> **To-do item**: All of the listing is to be written out word for word, with the pictures left out.

(Data for this exercise)

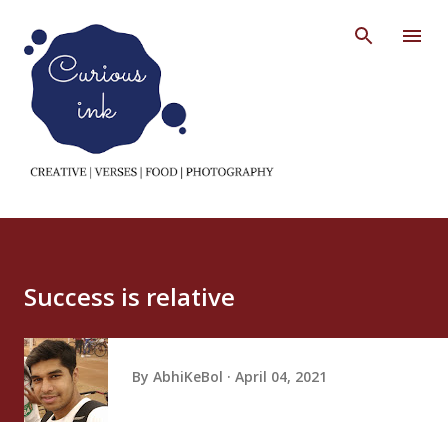
Skip to main content
Success is relative
By
AbhiKeBol
April 04, 2021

(End Data for this exercise)

> **Answer to this task**:
Skip to main content
Success is relative
By
AbhiKeBol
April 04, 2021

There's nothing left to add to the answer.